● Extrait du document:
■ ■ ■ ■ ■

Qu’on le veuille ou non, un style est en train de naître. Une sorte de « french touch », un peu l’équivalent du paradigme Daft punk en musique dans les années 90. Incroyable mais vrai, la science-fiction se territorialise en France. Pas la « hard science » ni le « steampunk », certes, mais certains codes de ce genre boutonneux se distillent dans la littérature mainstream – jusque dans la Blanche chez Gallimard – si l’on en juge à la profusion d’œuvres qui s’en sont inspirées durant l’année littéraire écoulée. Et puisqu’il faut avoir quelques raisons d’être fier de nos auteurs, avouons qu'ils sont en train de créer un style nouveau, pop et élitiste à la fois, très souvent mâtinée d’anticipation sociale. N’oublions pas que les Français adorent la politique et l’analyse : l’intellectualisme a ses bons côtés. L'invasion "nerd" n'est pas pour demain: Ici on réfléchit.
La présidentielle a été propice à ce foisonnement prospectif, les Frances tiraillées de Benjamin Berton et Jean-Eric Boulin, respectivement dans Foudres de guerre (Ed. Gallimard) et Supplément au roman national (Ed. Stock) en témoignent d’une manière très – avouons le : trop – « Sciences po ». Plus largement, cette tendance marque le retour de l’imaginaire dans la narration : il était temps ! Fichage génétique, castration chimique des pédophiles, détection juvénile de la délinquance – le fameux rapport de l’Inserm – l’air du temps n’a jamais été aussi « biopolitique ». Alors forcément ça inspire.

■ ■ ■ ■ ■

● Liste des tâches:
A. Indiquez si chacune des affirmations suivantes concorde avec l'extrait sur la science-fiction française, en répondant par oui ou par non et en citant les mots décisifs du texte : (i) la « hard science » se diffuse dans la littérature mainstream ; (ii) Foudres de guerre paraît chez Gallimard ; (iii) la tendance décrite marque le retour de l'imaginaire dans la narration.
B. Dans l'extrait sur la science-fiction française, reproduisez le passage qui débute aux mots « La présidentielle a » et se termine après « forcément ça inspire. », en remplaçant « foisonnement » par « bouillonnement ».
C. À quel paradigme musical l'extrait sur la science-fiction française compare-t-il la « french touch » naissante ?
Les enregistrements ne sont d'aucune utilité pour ce travail.

Enregistrements sources
■ ■ ■ ■ ■

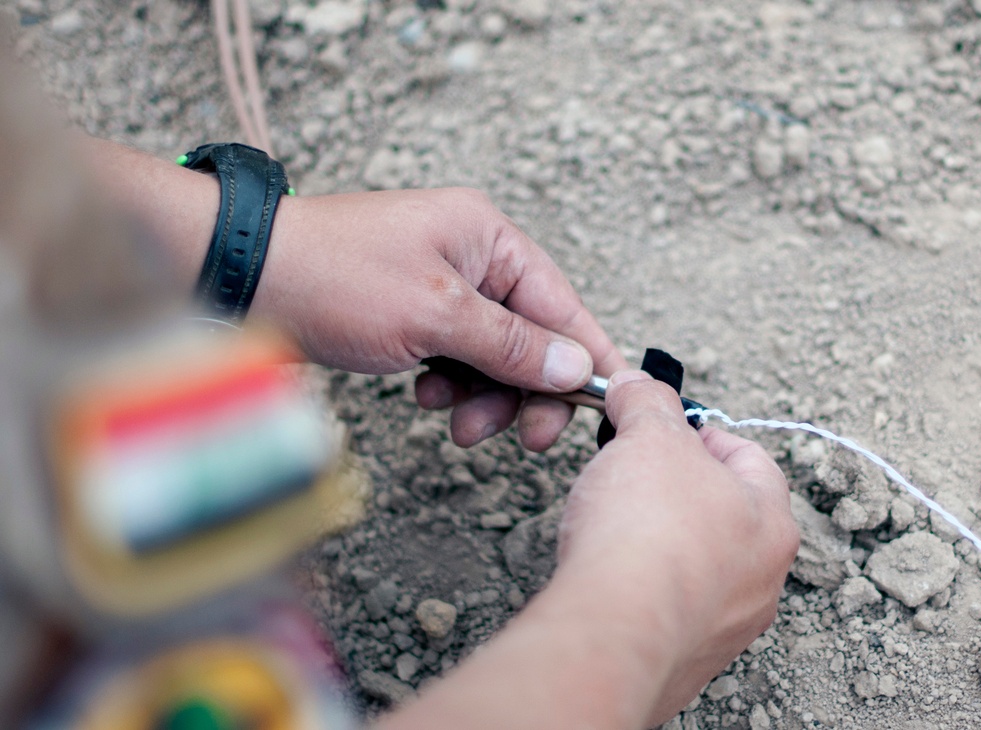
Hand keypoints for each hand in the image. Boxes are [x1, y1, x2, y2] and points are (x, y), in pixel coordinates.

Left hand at [255, 188, 625, 449]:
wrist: (241, 278)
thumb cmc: (333, 277)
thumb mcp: (435, 315)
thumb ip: (512, 344)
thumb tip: (576, 367)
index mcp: (488, 238)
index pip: (561, 304)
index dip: (587, 358)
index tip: (608, 407)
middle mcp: (471, 257)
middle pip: (530, 336)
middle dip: (523, 389)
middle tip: (521, 438)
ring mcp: (440, 285)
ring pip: (491, 354)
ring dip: (481, 394)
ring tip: (450, 417)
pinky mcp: (411, 313)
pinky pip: (455, 357)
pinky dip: (449, 383)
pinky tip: (422, 394)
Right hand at [556, 370, 798, 724]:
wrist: (613, 631)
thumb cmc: (646, 534)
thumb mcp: (649, 436)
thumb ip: (647, 402)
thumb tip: (635, 385)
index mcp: (771, 521)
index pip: (749, 456)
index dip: (699, 433)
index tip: (658, 429)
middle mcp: (762, 580)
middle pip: (723, 512)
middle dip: (675, 487)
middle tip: (630, 473)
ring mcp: (726, 625)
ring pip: (698, 565)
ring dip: (661, 540)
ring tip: (614, 526)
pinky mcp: (685, 658)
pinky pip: (668, 606)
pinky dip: (643, 586)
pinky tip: (612, 575)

■ ■ ■ ■ ■

● Réponses numérotées:
A.
(i) Non : « Pas la « hard science » ni le « steampunk », certes ».
(ii) Oui : « Foudres de guerre (Ed. Gallimard) ».
(iii) Oui : « cette tendance marque le retour de l’imaginaire dans la narration ».

B.
La présidentielle a été propice à ce bouillonnement prospectif, les Frances tiraillées de Benjamin Berton et Jean-Eric Boulin, respectivement dans Foudres de guerre (Ed. Gallimard) et Supplément au roman national (Ed. Stock) en témoignent d’une manière très – avouons le : trop – « Sciences po ». Plus largement, cette tendance marque le retour de l’imaginaire dans la narration : il était temps ! Fichage génétique, castration chimique des pédophiles, détection juvénile de la délinquance – le fameux rapport de l’Inserm – l’air du temps n’a jamais été aussi « biopolitique ». Alors forcément ça inspire.

C. Au paradigme Daft punk en musique dans les années 90.